Minimum energy corresponds to the maximum wavelength, which occurs at \( m = 2 \). Thus, \( \lambda_{\max} = \frac{1800 \times 2^2}{2^2 - 1} = 2400 \text{ \A^\circ} \). The minimum energy is \( E_{\min} = \frac{12400}{\lambda_{\max}} = \frac{12400}{2400} \approx 5.17 \text{ eV} \approx 5.2 \text{ eV} \).

Question 28: easy

Beta positive decay is

1. The conversion of neutron into proton along with neutrino and electron
2. The conversion of proton into neutron along with antineutrino and electron
3. The conversion of neutron into proton along with positron and antineutrino
4. The conversion of proton into neutron along with neutrino and positron
View Answer

In \( \beta^+ \) decay, a proton inside the nucleus converts into a neutron, emitting a positron (\( e^+ \)) and a neutrino (\( \nu_e \)). The nuclear reaction is \( p \rightarrow n + e^+ + \nu_e \).

Question 29: easy

If \( E \) is the energy of \( n^{\text{th}} \) orbit of hydrogen atom, the energy of \( n^{\text{th}} \) orbit of \( \text{He}^+ \) ion will be

1. \( E \)
2. \( 2E \)
3. \( 3E \)
4. \( 4E \)
View Answer

The energy of an electron in a hydrogen-like atom is given by \( E_n \propto Z^2 \). For hydrogen, \( Z = 1 \), and for helium ion \( \text{He}^+ \), \( Z = 2 \).
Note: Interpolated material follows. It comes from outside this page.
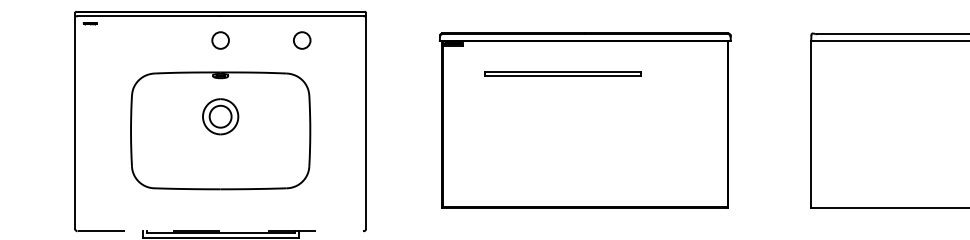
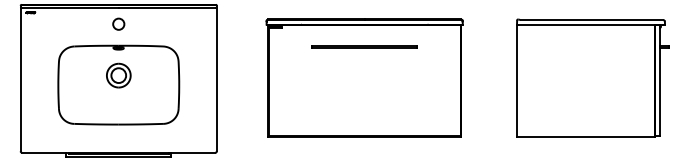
circle: (301, 39) -> (173, 23), removed
line: (562, 73) -> (364, 46), moved
line: (221, 230) -> (119, 152), dashed -> solid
Therefore, \( E_{\text{He}^+} = Z^2 E = 4E \).

Question 30: easy

In an experiment on photoelectric emission for incident light of wavelength \( 1.98 \times 10^{-7} \text{ m} \), stopping potential is found to be \( 2.5 \text{ V} \). What is maximum kinetic energy of emitted photoelectron?

1. 6.25 eV
2. 2.5 eV
3. 3.75 eV
4. Zero
View Answer

The maximum kinetic energy of emitted photoelectrons is related to the stopping potential by \( K_{\max} = e V_s \). Given \( V_s = 2.5 \text{ V} \), the maximum kinetic energy is simply \( 2.5 \text{ eV} \).